#### Requirement:
Everything in the records below is to be reproduced exactly, apart from the images.

#### Listed entries:

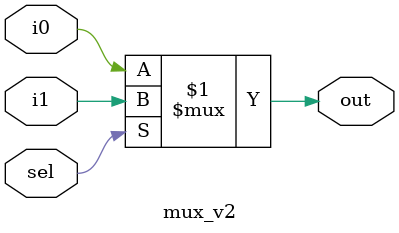
<source format=v>
module mux_v2(i0,i1,sel,out);
input i0,i1,sel;
output out;
assign out = (sel)?i1:i0;

endmodule
</source>
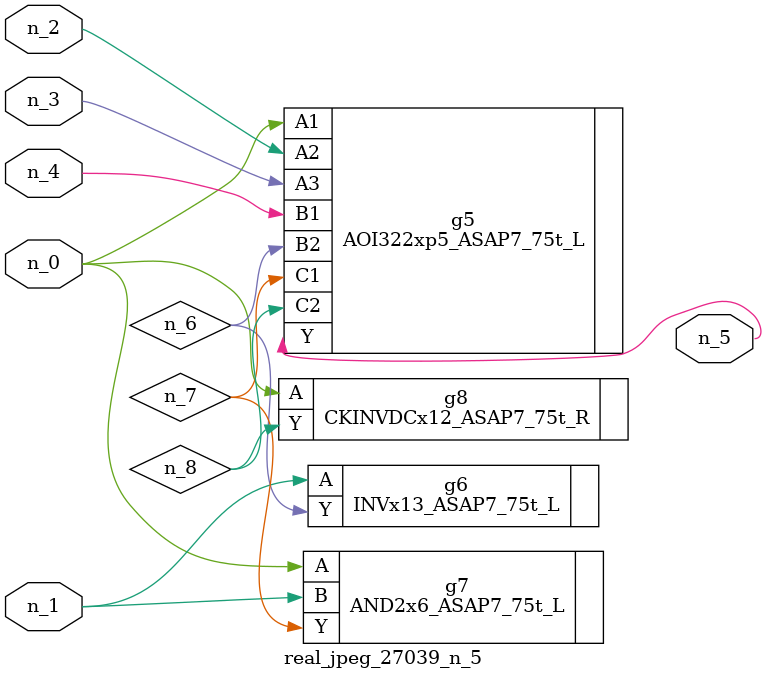
<source format=v>
module real_jpeg_27039_n_5 (n_4, n_0, n_1, n_2, n_3, n_5);

input n_4;
input n_0;
input n_1;
input n_2;
input n_3;

output n_5;

wire n_8;
wire n_6;
wire n_7;

AOI322xp5_ASAP7_75t_L g5 ( 
.A1(n_0),
.A2(n_2),
.A3(n_3),
.B1(n_4),
.B2(n_6),
.C1(n_7),
.C2(n_8),
.Y(n_5)
);

AND2x6_ASAP7_75t_L g7 ( 
.A(n_0),
.B(n_1),
.Y(n_7)
);

CKINVDCx12_ASAP7_75t_R g8 ( 
.A(n_0),
.Y(n_8)
);

INVx13_ASAP7_75t_L g6 ( 
.A(n_1),
.Y(n_6)
);


endmodule
</source>
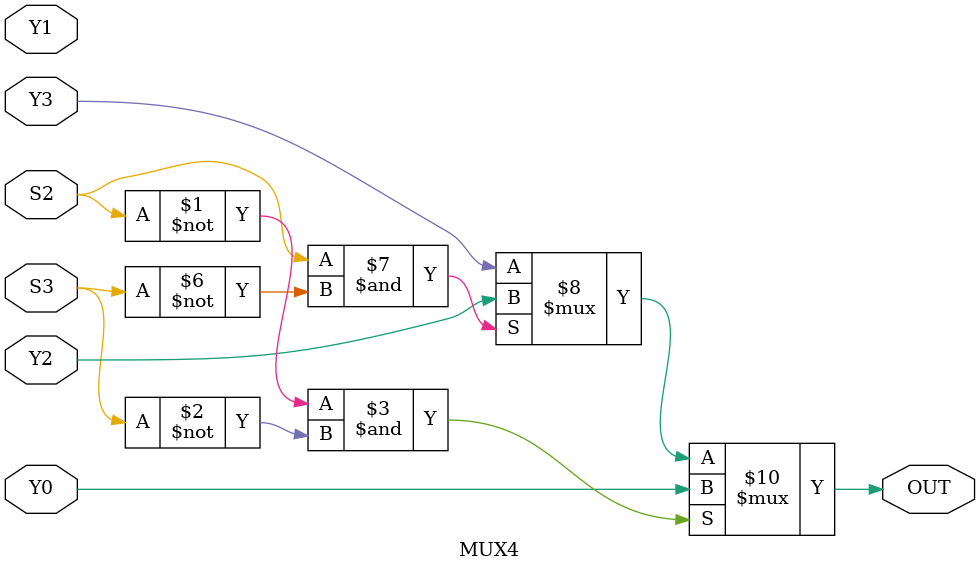
<source format=v>
module MUX4 (
    Y0,
    Y1,
    Y2,
    Y3,
    S2,
    S3,
    OUT
);
    input Y0, Y1, Y2, Y3;
    input S2, S3;
    output OUT;
    
    assign OUT = (~S2 & ~S3) ? Y0 :
                 (~S2 & S2) ? Y1 :
                 (S2 & ~S3) ? Y2 : Y3;
    
endmodule
</source>
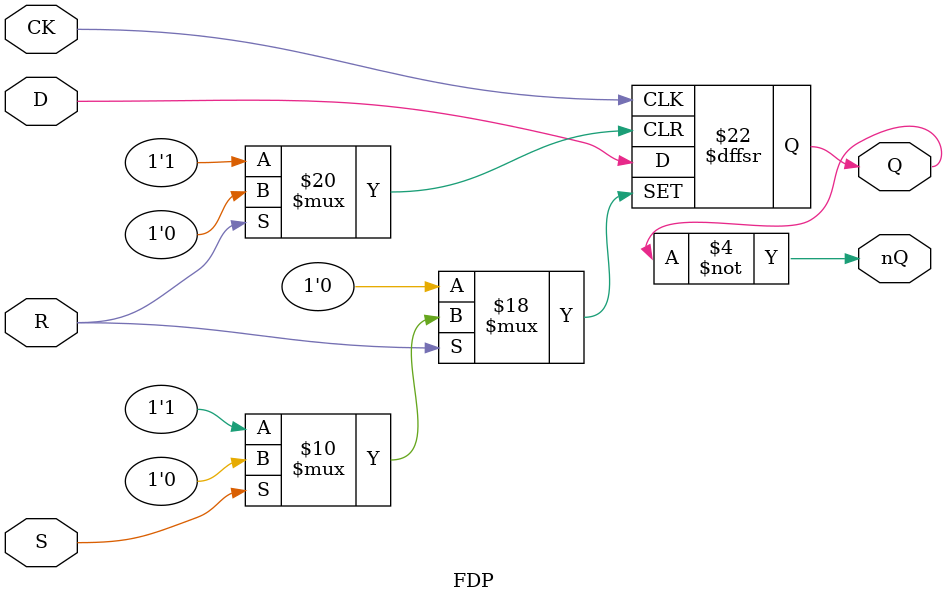
<source format=v>


`timescale 1ns/100ps

module FDP(
	input CK,
	input D,
	input S, R,
	output reg Q = 1'b0,
	output nQ
);

	always @(posedge CK, negedge S, negedge R) begin
		if (!S)
			Q <= 1'b1;	// tmax = 3.0ns
		else if (!R)
			Q <= 1'b0;	// tmax = 2.9ns
		else
			Q <= #1 D;	// tmax = 6.1ns
	end
	
	assign nQ = ~Q;

endmodule

</source>
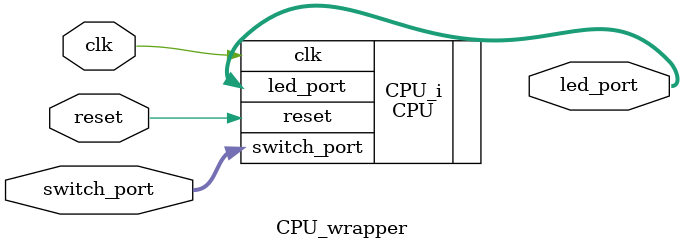
<source format=v>
`timescale 1 ps / 1 ps

module CPU_wrapper
   (clk,
    led_port,
    reset,
    switch_port);
  input clk;
  output [23:0]led_port;
  input reset;
  input [23:0]switch_port;

  wire clk;
  wire [23:0]led_port;
  wire reset;
  wire [23:0]switch_port;

  CPU CPU_i
       (.clk(clk),
        .led_port(led_port),
        .reset(reset),
        .switch_port(switch_port));
endmodule

</source>
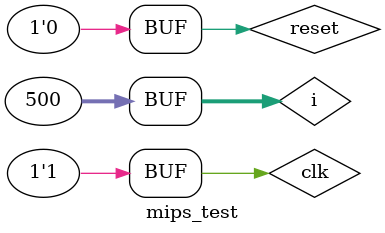
<source format=v>
module mips_test;
    reg clk;
    reg reset;

    mips Mips (
        .clk(clk), 
        .reset(reset)
    );

    integer i;
    
    initial begin
        $dumpfile("mips_test.vcd");
        $dumpvars(0,mips_test);

        for (i = 0; i < 8; i = i + 1)
        $dumpvars(0,mips_test.Mips.Decode_Stage.Register_File.r_registers[i]);

        for (i = 0; i < 1024; i = i + 1)
        $dumpvars(0,mips_test.Mips.Memory_Stage.Data_Memory.memory[i]);

        clk = 0;
        reset = 1;
        #10
        clk = 1;
        reset = 0;
        for (i = 0; i < 500; i = i + 1)
            #10 clk = ~clk;    
    end
           
endmodule
</source>
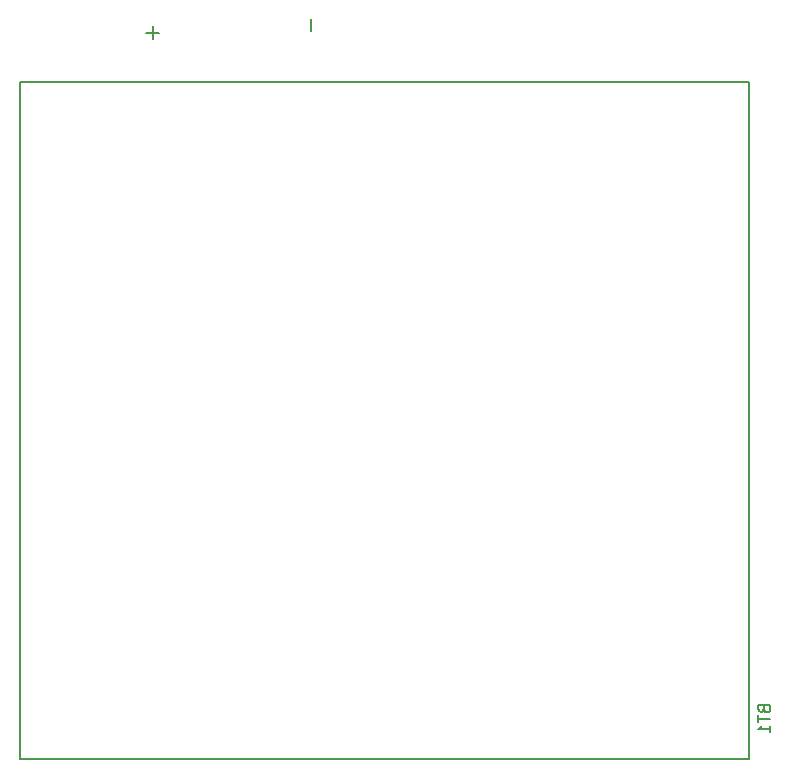
<source format=gbr>
%TF.GenerationSoftware,KiCad,Pcbnew,5.1.12-84ad8e8a86~92~ubuntu18.04.1*%
%TF.CreationDate,2021-12-07T10:10:18-05:00*%
%TF.ProjectId,Makers-Unified-Controller,4d616b65-7273-42d5-956e-69666965642d,rev?*%
%TF.SameCoordinates,Original*%
%TF.FileFunction,Legend,Bot*%
%TF.FilePolarity,Positive*%
%FSLAX46Y46*%
G04 Gerber Fmt 4.6, Leading zero omitted, Abs format (unit mm)*
G04 Created by KiCad (PCBNEW 5.1.12-84ad8e8a86~92~ubuntu18.04.1) date 2021-12-07 10:10:18*
%MOMM*%
%LPD*%
G01*
G04 APERTURE LIST*
%ADD10C,0.127000*%
%ADD11C,0.150000*%
G04 APERTURE END LIST*
D10*
%TO.C,BT1*%
X192190000Y-64060000D02*
X192190000Y-121360000D01*
X130390000Y-64060000D02*
X192190000Y-64060000D01*
X130390000Y-121360000D02*
X130390000Y-64060000D01*
X192190000Y-121360000D02*
X130390000Y-121360000D01*
D11*
X193418571Y-117174285D02*
X193466190Y-117317142D01*
X193513809Y-117364761D01*
X193609047Y-117412380D01*
X193751904Y-117412380D01*
X193847142Y-117364761D01*
X193894761Y-117317142D01*
X193942380Y-117221904D01*
X193942380Y-116840952D01*
X192942380Y-116840952D01*
X192942380Y-117174285D01*
X192990000Y-117269523D01*
X193037619Y-117317142D01*
X193132857Y-117364761D01*
X193228095Y-117364761D01*
X193323333Y-117317142D01*
X193370952Y-117269523D01*
X193418571Y-117174285D01*
X193418571Y-116840952D01*
X192942380Y-117698095D02*
X192942380Y-118269523D01*
X193942380Y-117983809D02*
X192942380Y-117983809D01*
X193942380Y-119126666D02*
X193942380Y-118555238D01*
X193942380Y-118840952D02*
X192942380Y-118840952D01*
X193085238Y-118745714D01*
X193180476Y-118650476D01*
X193228095Y-118555238D01*
X155075000Y-58716666D02*
X155075000Y-59783333D01*
X141670000Y-59351666D02*
X141670000Y-60418333D01*
X142203333Y-59885000D02*
X141136666Y-59885000D01*
%TD*%
M02*

</source>
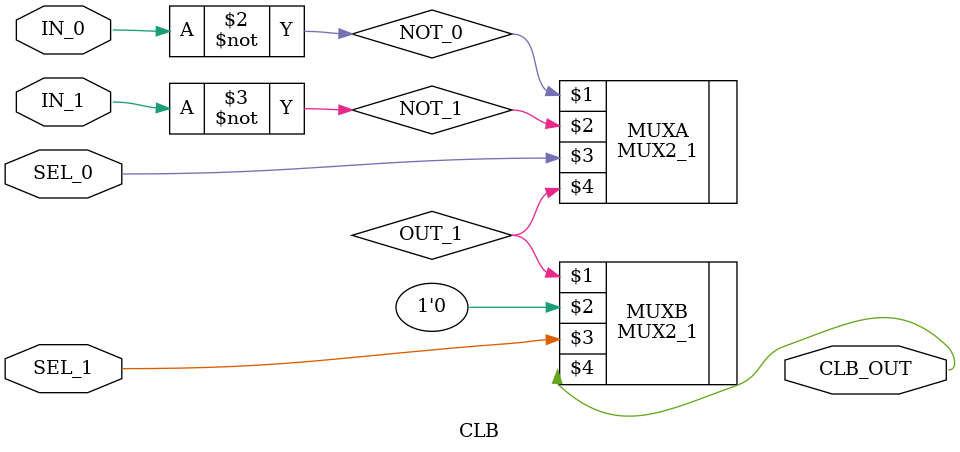
<source format=sv>
`timescale 1ns / 1ps


module CLB(
    input IN_0,
    input IN_1,
    input SEL_0,
    input SEL_1,
    output CLB_OUT
    );
    
    logic NOT_0,NOT_1,OUT_1;
    always_comb
    begin
        NOT_0 = ~IN_0;
        NOT_1 = ~IN_1;
    end
    
    MUX2_1 MUXA(NOT_0,NOT_1,SEL_0,OUT_1);
    MUX2_1 MUXB(OUT_1,1'b0,SEL_1,CLB_OUT);
    
endmodule

</source>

#### Answer space:
<source format=v>
module mux_v2(i0,i1,sel,out);
input i0,i1,sel;
output out;
assign out = (sel)?i1:i0;

endmodule
</source>
<source format=v>
module real_jpeg_27039_n_5 (n_4, n_0, n_1, n_2, n_3, n_5);

input n_4;
input n_0;
input n_1;
input n_2;
input n_3;

output n_5;

wire n_8;
wire n_6;
wire n_7;

AOI322xp5_ASAP7_75t_L g5 ( 
.A1(n_0),
.A2(n_2),
.A3(n_3),
.B1(n_4),
.B2(n_6),
.C1(n_7),
.C2(n_8),
.Y(n_5)
);

AND2x6_ASAP7_75t_L g7 ( 
.A(n_0),
.B(n_1),
.Y(n_7)
);

CKINVDCx12_ASAP7_75t_R g8 ( 
.A(n_0),
.Y(n_8)
);

INVx13_ASAP7_75t_L g6 ( 
.A(n_1),
.Y(n_6)
);


endmodule
</source>
<source format=v>
module MUX4 (
    Y0,
    Y1,
    Y2,
    Y3,
    S2,
    S3,
    OUT
);
    input Y0, Y1, Y2, Y3;
    input S2, S3;
    output OUT;
    
    assign OUT = (~S2 & ~S3) ? Y0 :
                 (~S2 & S2) ? Y1 :
                 (S2 & ~S3) ? Y2 : Y3;
    
endmodule
</source>
<source format=v>


`timescale 1ns/100ps

module FDP(
	input CK,
	input D,
	input S, R,
	output reg Q = 1'b0,
	output nQ
);

	always @(posedge CK, negedge S, negedge R) begin
		if (!S)
			Q <= 1'b1;	// tmax = 3.0ns
		else if (!R)
			Q <= 1'b0;	// tmax = 2.9ns
		else
			Q <= #1 D;	// tmax = 6.1ns
	end
	
	assign nQ = ~Q;

endmodule

</source>
<source format=v>
`timescale 1 ps / 1 ps

module CPU_wrapper
   (clk,
    led_port,
    reset,
    switch_port);
  input clk;
  output [23:0]led_port;
  input reset;
  input [23:0]switch_port;

  wire clk;
  wire [23:0]led_port;
  wire reset;
  wire [23:0]switch_port;

  CPU CPU_i
       (.clk(clk),
        .led_port(led_port),
        .reset(reset),
        .switch_port(switch_port));
endmodule

</source>
<source format=v>
module mips_test;
    reg clk;
    reg reset;

    mips Mips (
        .clk(clk), 
        .reset(reset)
    );

    integer i;
    
    initial begin
        $dumpfile("mips_test.vcd");
        $dumpvars(0,mips_test);

        for (i = 0; i < 8; i = i + 1)
        $dumpvars(0,mips_test.Mips.Decode_Stage.Register_File.r_registers[i]);

        for (i = 0; i < 1024; i = i + 1)
        $dumpvars(0,mips_test.Mips.Memory_Stage.Data_Memory.memory[i]);

        clk = 0;
        reset = 1;
        #10
        clk = 1;
        reset = 0;
        for (i = 0; i < 500; i = i + 1)
            #10 clk = ~clk;    
    end
           
endmodule
</source>
<source format=gbr>
%TF.GenerationSoftware,KiCad,Pcbnew,5.1.12-84ad8e8a86~92~ubuntu18.04.1*%
%TF.CreationDate,2021-12-07T10:10:18-05:00*%
%TF.ProjectId,Makers-Unified-Controller,4d616b65-7273-42d5-956e-69666965642d,rev?*%
%TF.SameCoordinates,Original*%
%TF.FileFunction,Legend,Bot*%
%TF.FilePolarity,Positive*%
%FSLAX46Y46*%
G04 Gerber Fmt 4.6, Leading zero omitted, Abs format (unit mm)*
G04 Created by KiCad (PCBNEW 5.1.12-84ad8e8a86~92~ubuntu18.04.1) date 2021-12-07 10:10:18*
%MOMM*%
%LPD*%
G01*
G04 APERTURE LIST*
%ADD10C,0.127000*%
%ADD11C,0.150000*%
G04 APERTURE END LIST*
D10*
%TO.C,BT1*%
X192190000Y-64060000D02*
X192190000Y-121360000D01*
X130390000Y-64060000D02*
X192190000Y-64060000D01*
X130390000Y-121360000D02*
X130390000Y-64060000D01*
X192190000Y-121360000D02*
X130390000Y-121360000D01*
D11*
X193418571Y-117174285D02*
X193466190Y-117317142D01*
X193513809Y-117364761D01*
X193609047Y-117412380D01*
X193751904Y-117412380D01*
X193847142Y-117364761D01*
X193894761Y-117317142D01*
X193942380Y-117221904D01*
X193942380Y-116840952D01*
X192942380Y-116840952D01*
X192942380Y-117174285D01*
X192990000Y-117269523D01*
X193037619Y-117317142D01*
X193132857Y-117364761D01*
X193228095Y-117364761D01*
X193323333Y-117317142D01*
X193370952Y-117269523D01*
X193418571Y-117174285D01*
X193418571Y-116840952D01*
X192942380Y-117698095D02*
X192942380Y-118269523D01*
X193942380Y-117983809D02*
X192942380Y-117983809D01*
X193942380Y-119126666D02*
X193942380Y-118555238D01*
X193942380Y-118840952D02*
X192942380Y-118840952D01*
X193085238Y-118745714D01*
X193180476Y-118650476D01*
X193228095Y-118555238D01*
X155075000Y-58716666D02*
X155075000Y-59783333D01*
X141670000Y-59351666D02*
X141670000Y-60418333D01*
X142203333Y-59885000D02*
X141136666Y-59885000D01*
%TD*%
M02*

</source>
<source format=sv>
`timescale 1ns / 1ps


module CLB(
    input IN_0,
    input IN_1,
    input SEL_0,
    input SEL_1,
    output CLB_OUT
    );
    
    logic NOT_0,NOT_1,OUT_1;
    always_comb
    begin
        NOT_0 = ~IN_0;
        NOT_1 = ~IN_1;
    end
    
    MUX2_1 MUXA(NOT_0,NOT_1,SEL_0,OUT_1);
    MUX2_1 MUXB(OUT_1,1'b0,SEL_1,CLB_OUT);
    
endmodule

</source>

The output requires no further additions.